The parameter could have a default value ‘= 8’, but that would make it easier to forget to specify it at all in target-independent code, causing bugs or inoptimal code generation (don’t know which is worse – bugs can be caught).
The solution should be such that it does not require specifying byte width in every place a byte width matters. The byte width should be internal to interfaces that need it. One of the possible solutions is to introduce a new abstraction (e.g. AddrSpaceInfo, TargetMemoryInfo, …) that knows byte width internally, and ask it to do the calculations.
Unusual byte width is not the only thing that can benefit from such abstraction. Alignment requirement for memory accesses and efficiency of atomic ops are the examples. GPU targets have several address spaces, which I’m sure have highly divergent properties. It might be convenient to store them in one place.

I agree with that (nobody wants untestable code in the tree), and this is why I don’t suggest supporting it now, even partially. My suggestion is to develop a solution that is flexible enough to make such support easier in the future.

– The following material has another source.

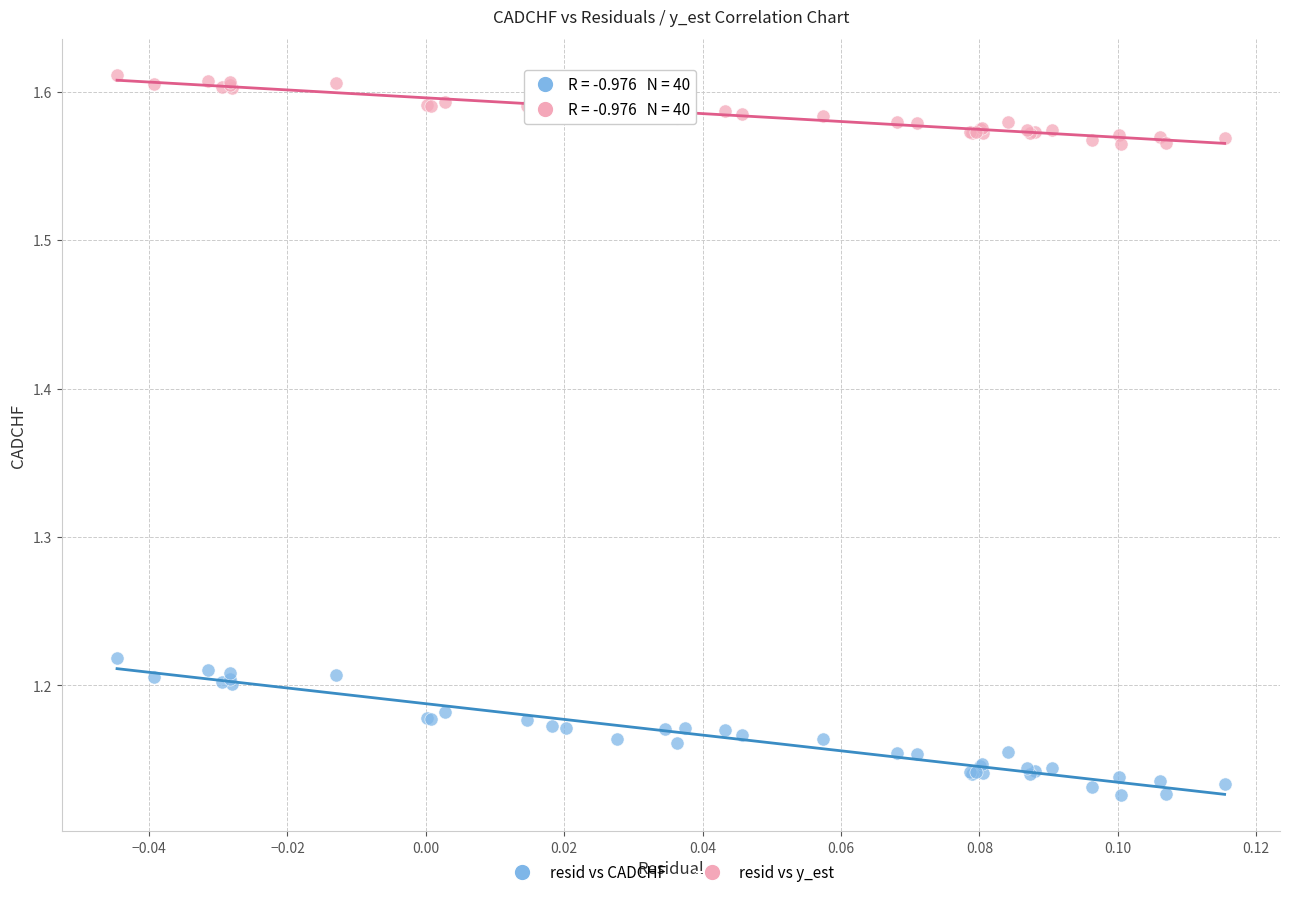

Which series reaches the maximum Y coordinate?

resid vs y_est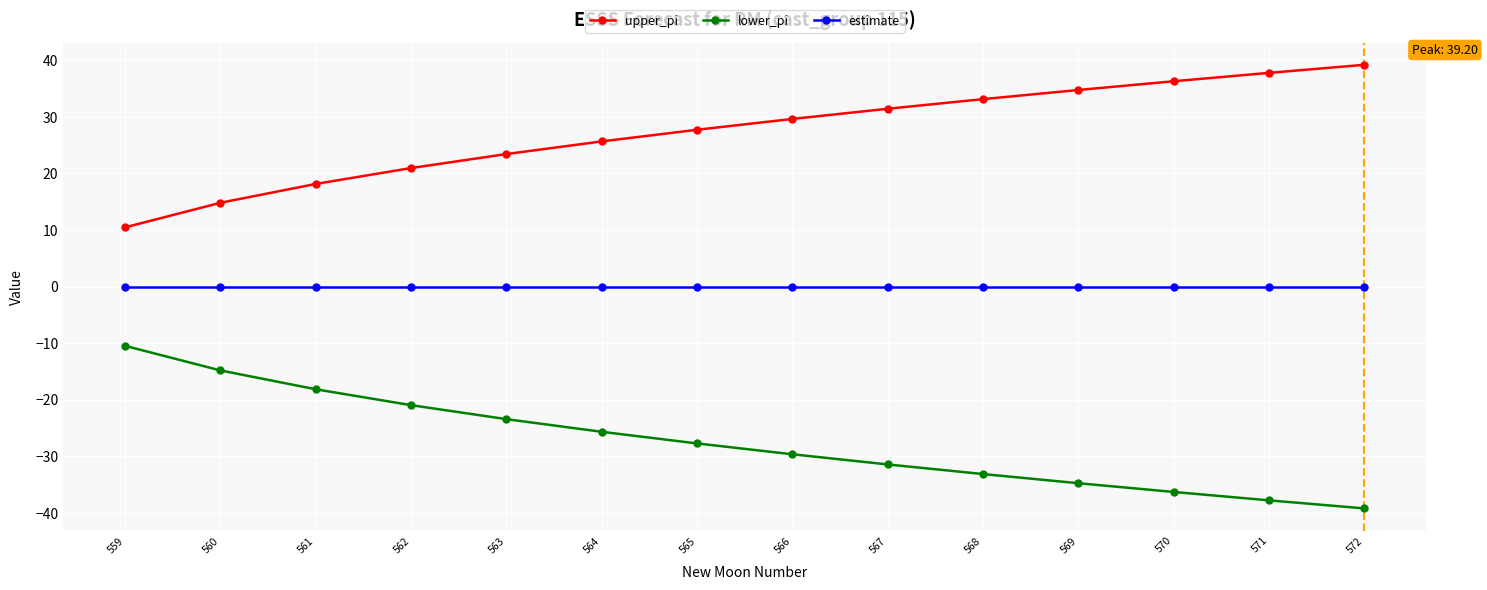

Rank the series by their maximum value, from lowest to highest.

lower_pi, estimate, upper_pi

I think DataLayout is the right place to store such information. As far as I understand this information could be added to the address space specification p[n]:<size>:<abi>[:<pref>][:<idx>]. DataLayout is easily accessible and already deals with notions like pointer, function and structure alignment as well as type sizes.

We could use it as the global converter between the Bit and Byte types.

Theoretically yes, but I don’t have a good enough understanding of the codebase to be sure that these interfaces exist / are well defined. It seems to me that conversion happens rather organically as developers see fit. Centralizing the conversion would definitely help with your use case.